Now researchers at Trinity College in Dublin and Imperial College London believe they may have come up with a safer smallpox vaccine. They have patented their discovery, and officials in President Bush's National Security Advisory Committee are assessing the work.

The vaccine used against smallpox for decades is based on cowpox, or vaccinia. It is very similar to smallpox and gives immunity against the disease but is much less harmful, although not without risk to those who receive it.

Prof Luke O'Neill of Trinity's department of biochemistry began looking into a safer form of vaccinia in the late 1990s. "It started about three or four years ago, when we were trawling through the vaccinia genome," he says.

He joined with Dr Andrew Bowie of Trinity and a team from Imperial College led by Prof Geoff Smith to see how vaccinia could be made less dangerous. "We were interested in vaccinia because it has all kinds of tricks up its sleeve to dampen down our immune system," says O'Neill.

The team discovered an unknown gene, termed A52R, that blocks the body's immune response to the virus.

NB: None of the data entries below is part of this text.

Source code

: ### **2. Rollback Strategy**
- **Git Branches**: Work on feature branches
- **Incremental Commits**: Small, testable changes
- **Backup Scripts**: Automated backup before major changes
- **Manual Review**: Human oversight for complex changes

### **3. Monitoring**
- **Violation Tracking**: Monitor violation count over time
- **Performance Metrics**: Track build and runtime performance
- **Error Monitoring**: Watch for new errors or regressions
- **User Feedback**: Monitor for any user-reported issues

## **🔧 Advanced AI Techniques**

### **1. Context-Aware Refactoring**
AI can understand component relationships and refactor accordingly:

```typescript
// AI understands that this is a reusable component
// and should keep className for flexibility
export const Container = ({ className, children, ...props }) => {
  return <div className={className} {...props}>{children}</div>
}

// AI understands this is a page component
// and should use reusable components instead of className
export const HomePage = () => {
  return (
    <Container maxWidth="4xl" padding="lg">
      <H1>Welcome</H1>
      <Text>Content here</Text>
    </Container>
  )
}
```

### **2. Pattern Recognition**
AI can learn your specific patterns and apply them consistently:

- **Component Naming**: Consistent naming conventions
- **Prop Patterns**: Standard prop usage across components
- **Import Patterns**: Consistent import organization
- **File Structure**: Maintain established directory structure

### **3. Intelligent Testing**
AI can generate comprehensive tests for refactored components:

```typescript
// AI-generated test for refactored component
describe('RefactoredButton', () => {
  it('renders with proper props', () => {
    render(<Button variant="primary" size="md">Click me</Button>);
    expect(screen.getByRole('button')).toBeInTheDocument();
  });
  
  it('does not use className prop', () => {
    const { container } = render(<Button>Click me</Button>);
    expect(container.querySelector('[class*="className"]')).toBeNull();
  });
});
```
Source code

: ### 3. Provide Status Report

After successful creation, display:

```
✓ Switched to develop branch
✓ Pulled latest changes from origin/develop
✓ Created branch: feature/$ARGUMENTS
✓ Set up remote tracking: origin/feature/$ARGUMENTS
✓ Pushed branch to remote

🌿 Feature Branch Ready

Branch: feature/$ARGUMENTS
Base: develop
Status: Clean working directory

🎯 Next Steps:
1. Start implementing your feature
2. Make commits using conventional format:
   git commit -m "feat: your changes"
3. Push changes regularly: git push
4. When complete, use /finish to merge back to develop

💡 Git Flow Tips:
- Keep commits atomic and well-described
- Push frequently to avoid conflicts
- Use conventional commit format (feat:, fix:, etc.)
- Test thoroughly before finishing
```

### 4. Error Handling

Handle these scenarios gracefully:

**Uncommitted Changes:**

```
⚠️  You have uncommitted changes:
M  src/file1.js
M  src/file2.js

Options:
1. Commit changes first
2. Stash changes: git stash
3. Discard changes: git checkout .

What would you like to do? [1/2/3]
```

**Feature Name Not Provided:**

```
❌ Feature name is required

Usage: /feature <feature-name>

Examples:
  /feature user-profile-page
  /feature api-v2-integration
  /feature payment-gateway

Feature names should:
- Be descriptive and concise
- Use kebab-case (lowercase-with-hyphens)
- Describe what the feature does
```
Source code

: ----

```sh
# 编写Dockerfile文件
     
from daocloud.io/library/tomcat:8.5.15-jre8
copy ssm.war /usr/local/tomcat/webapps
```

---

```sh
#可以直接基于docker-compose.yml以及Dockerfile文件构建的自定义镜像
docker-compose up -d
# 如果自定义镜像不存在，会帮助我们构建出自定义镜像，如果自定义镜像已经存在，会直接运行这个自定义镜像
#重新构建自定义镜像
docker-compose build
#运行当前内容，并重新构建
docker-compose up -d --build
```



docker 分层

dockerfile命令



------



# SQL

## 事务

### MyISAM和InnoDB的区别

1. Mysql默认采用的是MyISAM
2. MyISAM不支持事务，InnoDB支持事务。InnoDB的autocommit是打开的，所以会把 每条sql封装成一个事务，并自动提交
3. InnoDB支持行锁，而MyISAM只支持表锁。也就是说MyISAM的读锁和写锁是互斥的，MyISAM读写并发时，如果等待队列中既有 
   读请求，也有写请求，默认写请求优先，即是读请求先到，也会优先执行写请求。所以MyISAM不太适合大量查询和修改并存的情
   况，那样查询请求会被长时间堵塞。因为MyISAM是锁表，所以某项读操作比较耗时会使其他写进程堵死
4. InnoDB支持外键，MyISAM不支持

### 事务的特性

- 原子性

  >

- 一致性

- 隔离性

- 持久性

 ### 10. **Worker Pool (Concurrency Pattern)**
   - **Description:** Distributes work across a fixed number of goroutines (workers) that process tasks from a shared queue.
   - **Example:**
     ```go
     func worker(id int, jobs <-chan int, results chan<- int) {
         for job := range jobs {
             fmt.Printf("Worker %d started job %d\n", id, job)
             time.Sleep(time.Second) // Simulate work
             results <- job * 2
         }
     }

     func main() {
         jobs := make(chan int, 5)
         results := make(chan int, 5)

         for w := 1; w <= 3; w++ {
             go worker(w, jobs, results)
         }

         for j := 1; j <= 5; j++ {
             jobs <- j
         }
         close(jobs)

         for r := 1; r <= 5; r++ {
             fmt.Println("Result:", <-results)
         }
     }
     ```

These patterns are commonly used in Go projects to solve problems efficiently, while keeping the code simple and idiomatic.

They then discovered a second gene with a similar action, both acting to block a key defensive response to viral invasion known as the Toll-like receptors.

"The virus switches off the Toll-like receptors, which are an early warning system for the immune system," says O'Neill.

The team genetically engineered the virus, knocking out the A52R gene. Tests showed that it greatly weakened the virus but retained its usefulness in stimulating a strong anti-smallpox response from the immune system. Other versions of the virus were produced, one knocking out the other gene associated with the Toll-like receptors and another in which both of the genes were removed.

The work was important enough to reach publication last month in the Journal Of Experimental Medicine. The new vaccinia forms are very likely to be less toxic, as they don't affect the Toll-like receptors, and are therefore important new candidate vaccines for smallpox.

The work has sparked a great deal of interest in the US, says O'Neill. "Because of the smallpox threat, the US is on the lookout for a weaker form of the virus."

O'Neill got in touch with Dr Joshua Lederberg of the US National Security Advisory Committee, who expressed considerable interest in the new virus. Lederberg, who won the Nobel Prize in Medicine in 1958, at the age of 33, is studying the research, assessing it with 25 other vaccinia forms thought to be safer than existing strains.

O'Neill is very optimistic about being able to use the Trinity-Imperial form in a new, safer vaccine.

The work was supported financially by the Health Research Board, the National Pharmaceutical Biotechnology Centre at Trinity and Science Foundation Ireland. "We are very excited at the prospect of our virus being used to protect against smallpox," says O'Neill.